Desde la publicación de ese libro, un grupo creciente de investigadores de habla inglesa ha seguido el camino abierto por Gruzinski y el historiador usamericano James Lockhart en Los nahuas después de la Conquista (1992/1992). Camilla Townsend, Barbara Mundy y Matthew Restall, por nombrar sólo a los más destacados de una nueva generación que trabaja en universidades estadounidenses, han desarrollado nuevas narrativas que no sólo incluyen las perspectivas de los nativos americanos a través de fuentes alternativas -los anónimos Anales de Tlatelolco, los Anales de su tiempo  de Domingo Chimalpahin Quauhtlehuanitzin y los testimonios de la élite tlaxcalteca, conocidos durante siglos pero ignorados por los historiadores, sino que también intentan contar la historia de la invasión del continente desde un punto de vista menos ficticio. En costas salvajes es una importante adición a esta valiente reescritura de una historia que todos creemos conocer, pero que no es así.

ù

*NdT

No me resisto a citar un pasaje del ensayo de Montaigne:

“Cada uno trae para su trofeo la cabeza del enemigo que ha matado, y la ata a la entrada de su casa. Después de haber tratado bien a sus prisioneros durante mucho tiempo, y con todas las comodidades que se les ocurren, el que es el amo, convoca una gran reunión de sus conocidos; ata una cuerda a uno de los brazos del prisionero, por cuyo extremo lo sujeta a unos pasos de distancia, por temor a ser ofendido, y da el otro brazo a su amigo más querido para que lo sujete de la misma manera; y los dos, en presencia de toda la reunión, lo aturden con sus espadas. Una vez hecho esto, lo asan y se lo comen juntos, enviando trozos a los amigos ausentes.

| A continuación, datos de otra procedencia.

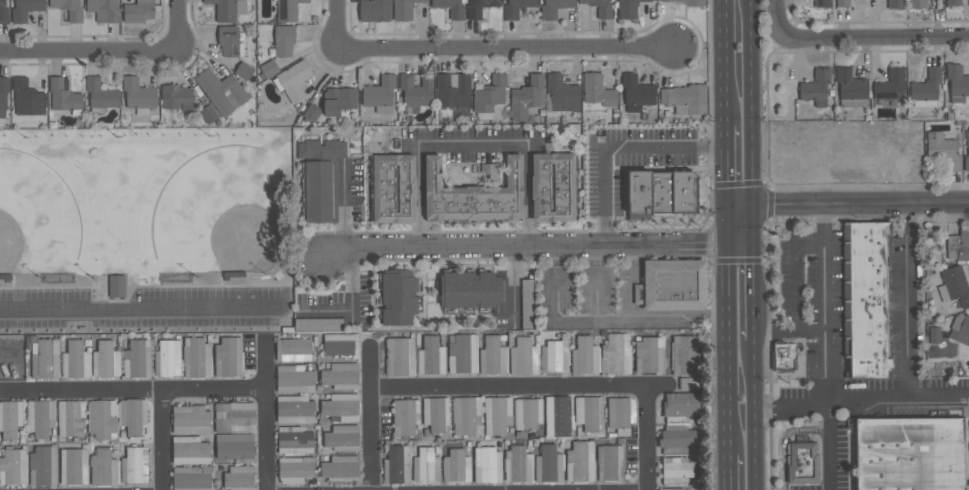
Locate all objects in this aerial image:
building: (686, 1)
building: (953, 2)
building: (822, 3)
building: (842, 3)
building: (917, 3)
building: (895, 4)
building: (451, 7)
building: (478, 7)
building: (516, 8)
building: (553, 8)
building: (600, 8)
building: (628, 8)
building: (25, 9)
building: (69, 9)
building: (228, 9)
building: (403, 9)
building: (103, 10)
building: (287, 10)
building: (374, 10)
building: (138, 11)
building: (3, 12)
road: (778, 24)
road: (883, 39)
building: (283, 40)
building: (229, 41)
road: (489, 46)
road: (115, 52)
road: (727, 62)
building: (269, 68)
building: (244, 70)
building: (292, 80)
building: (957, 82)
building: (890, 85)
building: (816, 87)
building: (851, 88)
building: (416, 89)
building: (926, 89)
building: (597, 90)
building: (222, 91)
building: (452, 92)
building: (561, 93)
building: (637, 93)
building: (3, 94)
building: (380, 94)
building: (63, 95)
building: (100, 95)
building: (138, 95)
building: (489, 96)
building: (176, 97)
building: (526, 97)
building: (27, 98)
building: (685, 99)
building: (338, 100)
building: (311, 112)
building: (208, 114)
road: (753, 123)
road: (473, 143)
road: (618, 146)
building: (942, 150)
building: (968, 150)
road: (727, 167)
building: (489, 172)
building: (320, 178)
building: (552, 187)
building: (393, 188)
building: (660, 192)
building: (473, 194)
road: (343, 207)
road: (848, 207)
park: (225, 215)
park: (35, 219)
park: (143, 234)
building: (958, 245)
road: (538, 247)
road: (557, 257)
road: (597, 282)
road: (629, 282)
road: (514, 283)
building: (671, 285)
building: (117, 286)
building: (953, 287)
road: (792, 288)
building: (473, 291)
road: (753, 293)
building: (398, 297)
building: (866, 299)
road: (911, 300)
road: (354, 302)
road: (826, 303)
building: (527, 304)
road: (139, 307)
road: (618, 318)
building: (318, 324)
building: (960, 328)
road: (727, 331)
road: (774, 333)
building: (341, 345)
building: (293, 349)
building: (462, 353)
building: (615, 354)
building: (648, 354)
building: (684, 354)
building: (554, 355)
building: (399, 356)
building: (430, 356)
building: (492, 356)
building: (584, 356)
building: (196, 357)
building: (228, 357)
building: (523, 357)
building: (44, 358)
building: (167, 358)
building: (786, 358)
building: (105, 359)
building: (137, 359)
building: (75, 360)
building: (340, 375)
building: (293, 379)
road: (510, 388)
road: (132, 390)
road: (860, 396)
building: (341, 407)
building: (679, 407)
building: (294, 409)
building: (528, 413)
building: (589, 413)
building: (435, 414)
building: (497, 414)
building: (620, 414)
building: (132, 415)
building: (466, 415)
road: (754, 415)
building: (234, 416)
building: (558, 416)
building: (39, 417)
road: (265, 417)
road: (372, 417)
building: (405, 417)
building: (10, 418)
building: (70, 418)
building: (101, 419)
building: (190, 419)
building: (342, 437)
road: (649, 438)
road: (782, 439)
road: (162, 440)
building: (294, 440)
building: (678, 440)
road: (829, 444)
building: (235, 448)
building: (189, 450)
building: (909, 454)
building: (580, 461)
building: (610, 462)
building: (803, 463)
building: (517, 464)
building: (548, 464)
building: (134, 465)
building: (397, 465)
building: (487, 465)
building: (42, 466)
building: (73, 466)
building: (425, 466)
building: (456, 466)
building: (13, 467)
building: (103, 467)
building: (340, 467)
building: (294, 469)
building: (675, 470)
road: (728, 471)
building: (191, 478)
building: (239, 478)
building: (670, 489)

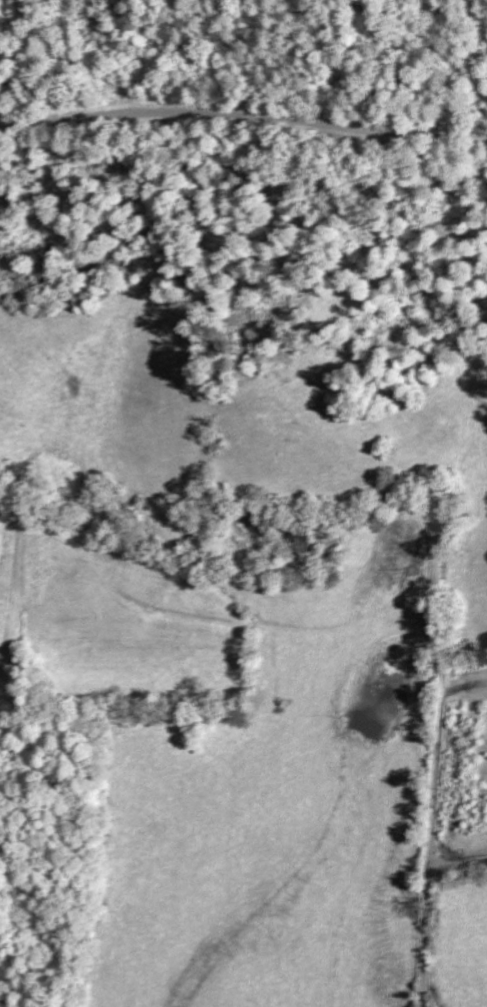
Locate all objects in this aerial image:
building: (299, 541)
road: (427, 943)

No se trata, como podría pensarse, de comérselo, como hacían antiguamente los escitas, sino de vengarse en extremo. [...] No me disgusta que advirtamos el horror bárbaro de tal acción, pero ¿por qué hemos de ser tan ciegos ante nuestros propios defectos cuando juzgamos tan bien los suyos?

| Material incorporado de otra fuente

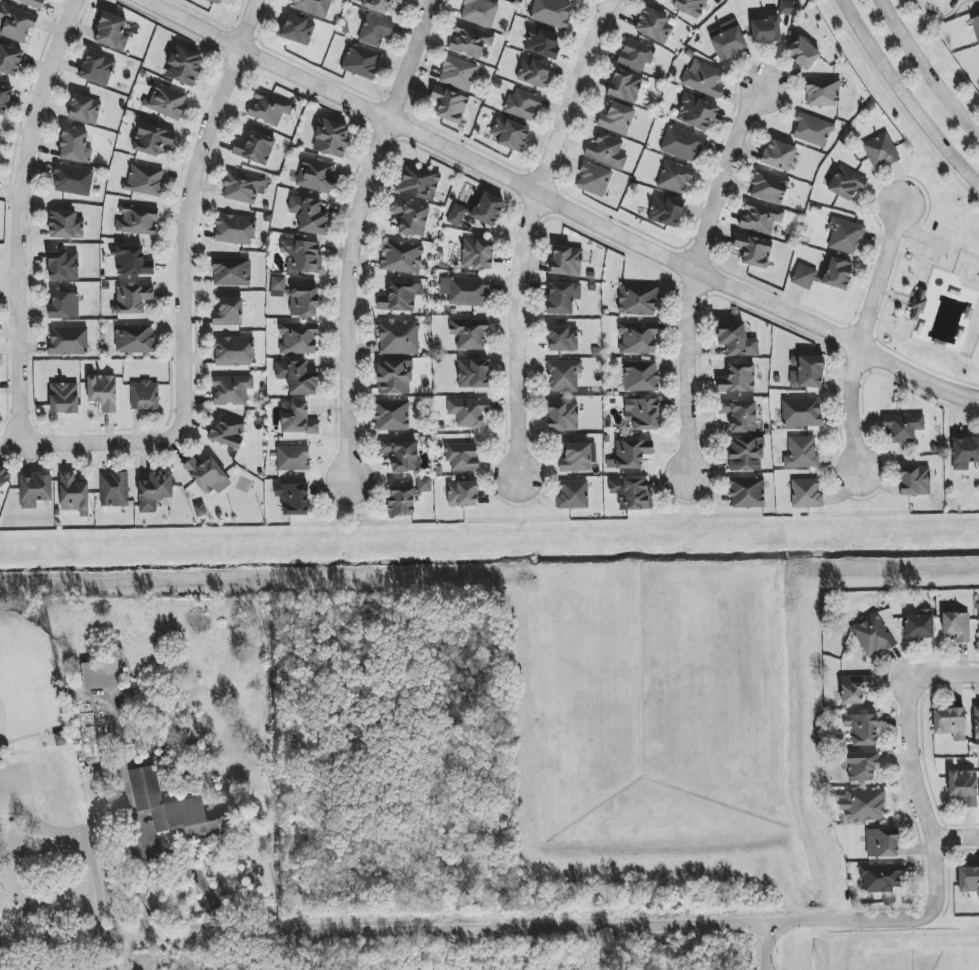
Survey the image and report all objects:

Creo que es más bárbaro comerse a un hombre vivo que comérselo muerto, despedazar un cuerpo todavía lleno de sentimiento con tormentos y gehena, hacerlo asar por el menú, hacerlo morder y magullar por perros y cerdos (como no sólo hemos leído, sino que lo hemos visto en la memoria reciente, no entre antiguos enemigos, sino entre vecinos y conciudadanos, y lo que es peor, con el pretexto de la piedad y la religión), que asarlo y comerlo después de muerto.

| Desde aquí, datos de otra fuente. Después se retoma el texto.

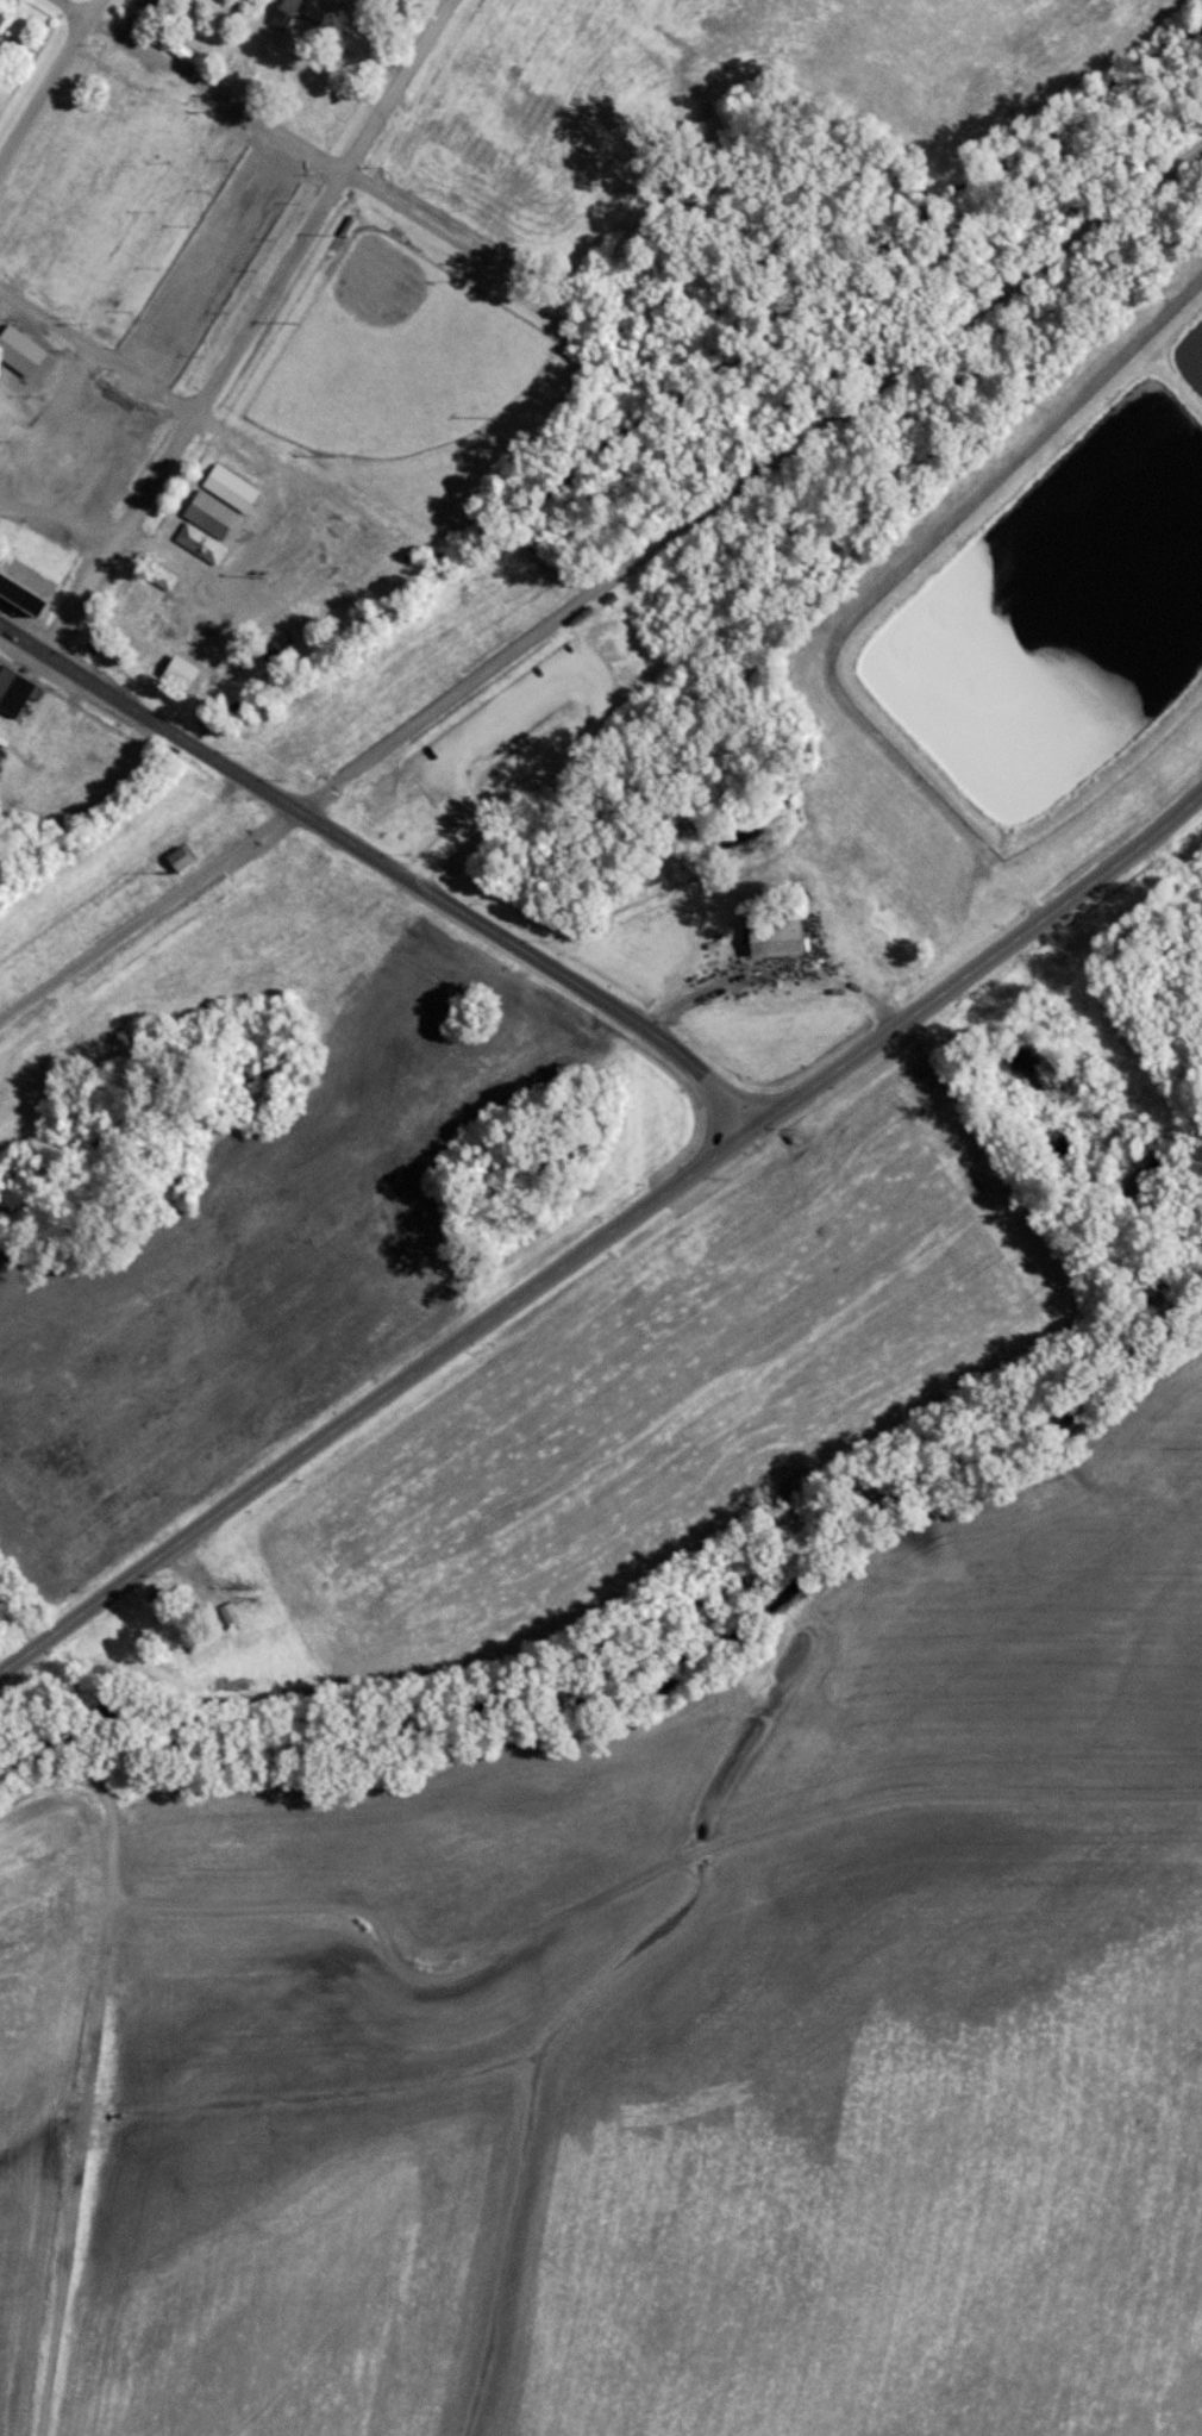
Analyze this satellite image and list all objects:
building: (280, 15)
building: (0, 21)
road: (47, 75)
road: (198, 88)
road: (414, 219)
road: (246, 329)
road: (96, 355)
road: (283, 466)
road: (748, 480)
building: (210, 515)
building: (158, 579)
building: (20, 590)
road: (572, 644)
building: (273, 647)
building: (175, 673)
building: (10, 692)
road: (591, 709)
parking lot: (496, 720)
building: (174, 860)
road: (391, 870)
road: (148, 915)
building: (769, 935)
road: (607, 1244)
building: (226, 1615)
road: (16, 1627)
building: (194, 1645)
road: (111, 1808)
road: (84, 2189)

 Crisipo y Zenón, líderes de la secta estoica, pensaban que no había nada de malo en utilizar nuestra carroña para cualquier fin que pudiéramos tener, y obtener alimento de ella; del mismo modo que nuestros antepasados, cuando fueron asediados por César en la ciudad de Alexia, resolvieron sustentar el hambre del asedio con los cadáveres de ancianos, mujeres y otras personas inútiles en la batalla.
Vascones, fama est, alimentis talibus usi produxere animas.
(Se dice que los gascones prolongaban su vida con tales alimentos)”.